MORGANTOWN — The city of Morgantown and its partners have invested millions with the hope of pulling people to the Monongahela River.
Now the city has recycled back to looking at how it can pull trash out of it.
As a part of its American Rescue Plan programming, the city allocated $350,000 for river cleanup.
Morgantown City Manager Kim Haws said a portion of that money was used to procure a conceptual design for a trash collection device, or trash wheel.
A somewhat famous example of a trash wheel can be found in Baltimore’s Mr. Trash Wheel, which was installed in 2014. It has since been joined by three others, all using flowing water and solar power to pull trash out of the water and onto a platform.
Local implementation, however, would require the city to navigate a couple potential hurdles.
First, the primary location for trash to accumulate is behind the Morgantown Lock and Dam. The placement of any structure in that area would require approval from the U.S. Army Corps of Engineers’ Pittsburgh District.
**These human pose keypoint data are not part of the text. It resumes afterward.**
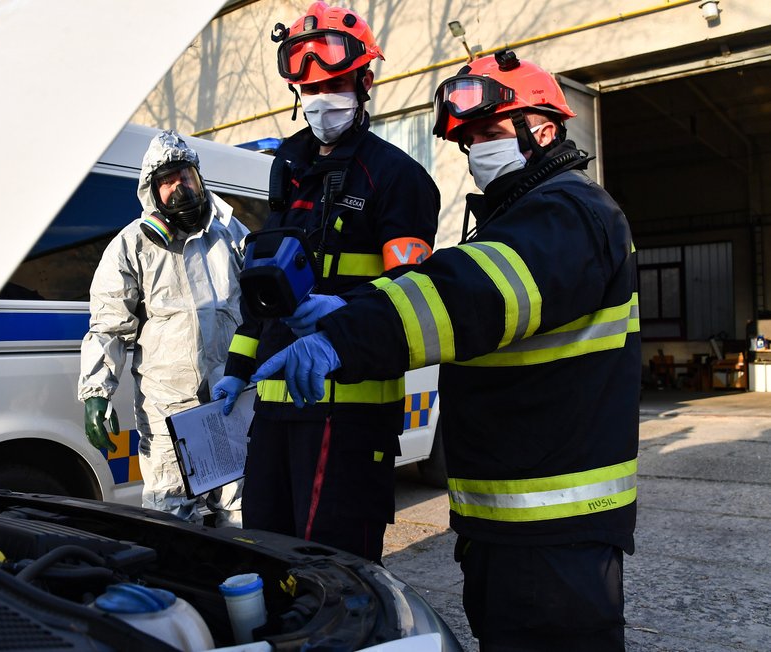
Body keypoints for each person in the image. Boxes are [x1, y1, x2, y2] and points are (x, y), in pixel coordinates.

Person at [252, 49, 640, 650]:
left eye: (487, 131)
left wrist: (346, 334)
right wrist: (353, 310)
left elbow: (467, 297)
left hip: (556, 534)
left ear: (543, 128)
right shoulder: (523, 217)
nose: (475, 149)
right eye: (466, 139)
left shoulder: (570, 212)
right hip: (508, 523)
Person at [213, 1, 440, 563]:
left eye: (335, 83)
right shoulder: (286, 168)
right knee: (266, 551)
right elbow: (263, 292)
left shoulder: (397, 178)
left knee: (336, 565)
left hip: (350, 407)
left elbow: (409, 293)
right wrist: (237, 369)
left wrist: (343, 312)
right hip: (274, 405)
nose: (321, 101)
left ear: (364, 83)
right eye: (309, 89)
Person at [78, 129, 247, 527]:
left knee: (239, 508)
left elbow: (260, 308)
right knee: (170, 512)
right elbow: (108, 325)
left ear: (199, 179)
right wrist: (96, 391)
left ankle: (241, 584)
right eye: (166, 182)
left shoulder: (230, 236)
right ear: (152, 193)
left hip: (228, 397)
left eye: (184, 177)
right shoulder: (132, 245)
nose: (178, 189)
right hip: (169, 408)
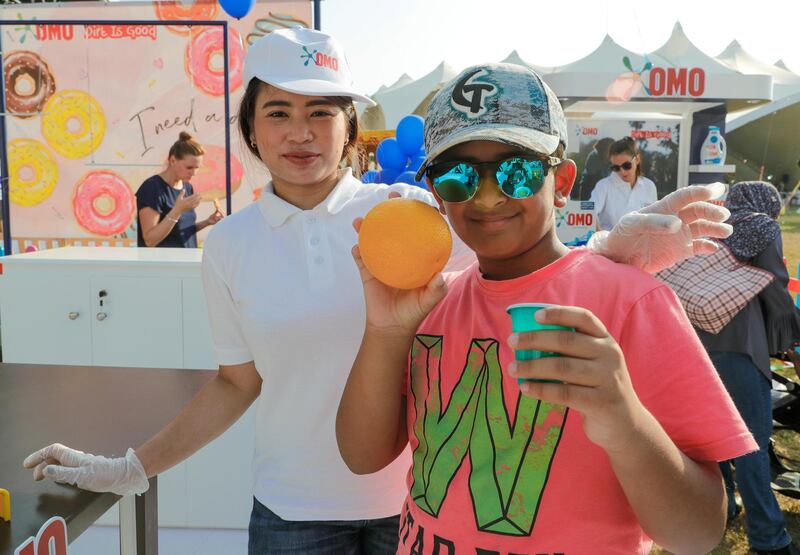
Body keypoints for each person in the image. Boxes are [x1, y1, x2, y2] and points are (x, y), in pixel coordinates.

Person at [23, 31, 735, 554]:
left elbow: (520, 253)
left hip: (406, 509)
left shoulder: (414, 215)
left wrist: (608, 249)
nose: (301, 132)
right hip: (294, 512)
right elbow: (236, 384)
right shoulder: (230, 246)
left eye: (323, 112)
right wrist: (134, 464)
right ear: (249, 128)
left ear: (349, 127)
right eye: (278, 113)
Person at [336, 63, 757, 554]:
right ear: (435, 193)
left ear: (562, 181)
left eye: (518, 170)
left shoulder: (631, 303)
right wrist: (385, 331)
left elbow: (699, 533)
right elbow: (362, 457)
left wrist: (624, 422)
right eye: (459, 176)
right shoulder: (431, 302)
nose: (489, 196)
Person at [695, 181, 800, 555]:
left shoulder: (712, 225)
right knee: (751, 440)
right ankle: (768, 538)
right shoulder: (761, 226)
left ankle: (722, 510)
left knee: (715, 436)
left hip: (697, 343)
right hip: (741, 344)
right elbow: (774, 287)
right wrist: (792, 338)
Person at [136, 131, 224, 248]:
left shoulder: (187, 187)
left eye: (197, 168)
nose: (193, 173)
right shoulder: (152, 187)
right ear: (172, 160)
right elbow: (150, 240)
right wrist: (177, 210)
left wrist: (207, 222)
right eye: (189, 167)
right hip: (162, 264)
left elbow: (178, 232)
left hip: (186, 261)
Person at [590, 136, 657, 231]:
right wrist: (601, 236)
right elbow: (589, 212)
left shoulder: (649, 186)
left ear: (637, 159)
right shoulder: (604, 186)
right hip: (610, 244)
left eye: (627, 165)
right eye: (616, 168)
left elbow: (653, 219)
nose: (622, 171)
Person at [573, 136, 613, 201]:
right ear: (602, 150)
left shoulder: (613, 158)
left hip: (605, 191)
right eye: (608, 150)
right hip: (589, 188)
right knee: (588, 208)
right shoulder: (593, 157)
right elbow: (595, 176)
Morgantown Communications Director Andrew Stacy said Army Corps representatives were involved in preliminary discussions on-site, but it’s not clear when the city could expect any feedback.
The Dominion Post reached out to the ACOE Thursday.
“We agreed that this project is an excellent idea, that it would benefit the community and the local environment; however, the proposed location of the trash collection device is in a restricted area near the dam, so the district is currently reviewing regulations to ensure the proposal’s parameters are within our authority to move forward with,” U.S. Army Corps of Engineers Public Affairs Specialist Andrew Byrne said.
Byrne said this type of project would be a first for the district, noting environmental stewardship is one of the corps’ top priorities.
“So we’re asking questions like ‘would this project affect our mission or operations? Who would be the approving authority for the project? If we can approve a trash collection device in the proposed area, what kind of permitting or real estate instrument would the project require? If we cannot approve this in the proposed area, would the project be as effective if it were installed upstream?’”
Mayor Jenny Selin said preventing the island of trash that accumulates behind the dam has been a longstanding wish of the city.
“If we were able to do that, that would be the coup of a couple of decades because we’ve had numerous meetings with the Corps asking about this before, and not a lot of success,” she said.
When the issue was raised in 2018, an ACOE spokesperson conceded the continually growing collection of trash at navigation facilities is an eyesore. He also noted the only available recourse is to open the floodgates and let it meander downstream.
The city actually has, as part of its contract with trash hauler Republic Services, provisions for the removal of trash pulled from the river and collected on-shore.
It’s getting the trash out of the water that’s the issue.
For years, a flotilla of volunteers would snag debris from the river after the ACOE opened the floodgates, but the city ended that practice.
Former City Manager Paul Brake said the uncertainty of what is actually in the water made it too dangerous to allow volunteers in boats and wetsuits to handle.
But even if the ACOE gives the trash wheel a green light, the question of cost remains.
Stacy said the city has a “very rough idea” of the potential cost, noting it ranges from six-to-seven figures, depending on factors, including size and location.
And if the ACOE says no?
“I guess the follow-up is ‘Then what?’” Councilor Dave Harshbarger said. “There’s got to be something we can do.”